Plenty of people attending the Breivik trial have noted his smirking, saluting attitude, and have condemned what they see as his vainglorious posturing. The man has shown no contrition; indeed has only shed tears when confronted with his own propaganda:
“He started to cry when there were pictures of former heroes like Richard Lionheart and people he thinks are good Crusaders. He paints himself in the same way, that means he is one of them and it looks like that’s why he started to cry when he saw this movie again. I think he was kind of proud of what he’d done,” said victim’s lawyer John Christian Elden.
“His project didn’t succeed, he didn’t manage to get rid of multiculturalism. He only succeeded in getting himself put on trial, and killing many children and young adults,” said victim’s co-ordinating legal counsel Mette Yvonne Larsen.
800 journalists from Norway and the rest of the world have packed into or around the specially-built courtroom, such is the interest in the story.
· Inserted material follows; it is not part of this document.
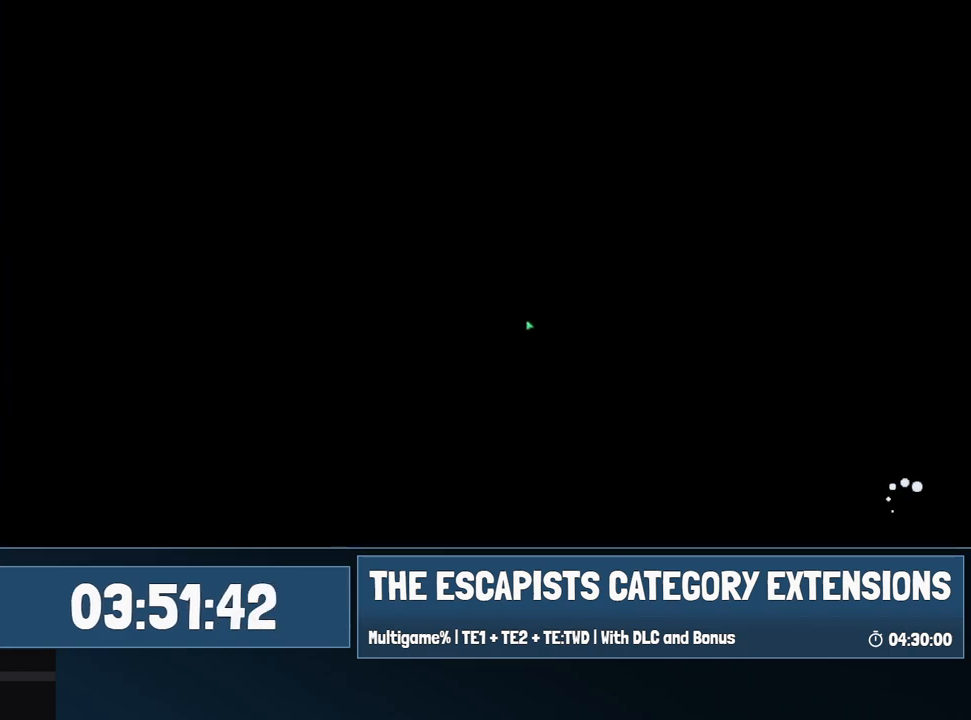
Gameplay with keyboard and mouse; each line is a JSON object with the keys and mouse buttons held at the frame after it. "events" lists presses ("down") and releases ("up") of "0", "1", "2", "3", "4", "5", "6", "7", "8", "9", "a", "alt", "backspace", "c", "ctrl", "d", "e", "equals", "escape", "f", "f1", "f2", "f3", "f4", "i", "j", "m", "minus", "o", "p", "q", "s", "shift", "space", "super", "t", "tab", "w", "mouse_left", "mouse_wheel" and "mouse_right" between this image and that frame as [ms after this image, input, new state], when the widget could be followed in between. "mouse_left", "mouse_wheel", "mouse_right" = the "left", "wheel", "right" buttons of the "mouse" list. No other keys are recorded. "wheel" means that the mouse wheel is clicked or scrolled. Mouse movement is not recorded.
{"keys": [], "mouse": ["left"], "events": [[267, "mouse_left", "down"], [350, "mouse_left", "up"], [400, "mouse_left", "down"]]}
“To me, the important thing is that there is a proper trial and that as much of the attention is ploughed into caring for those who have lost loved ones, and as little as possible to the perpetrator who actively desires attention,” said a survivor of the Utoya island attack Tore Sinding Bekkedal.
The court has to decide if he is guilty or insane. Breivik says the latter verdict would be “a fate worse than death”.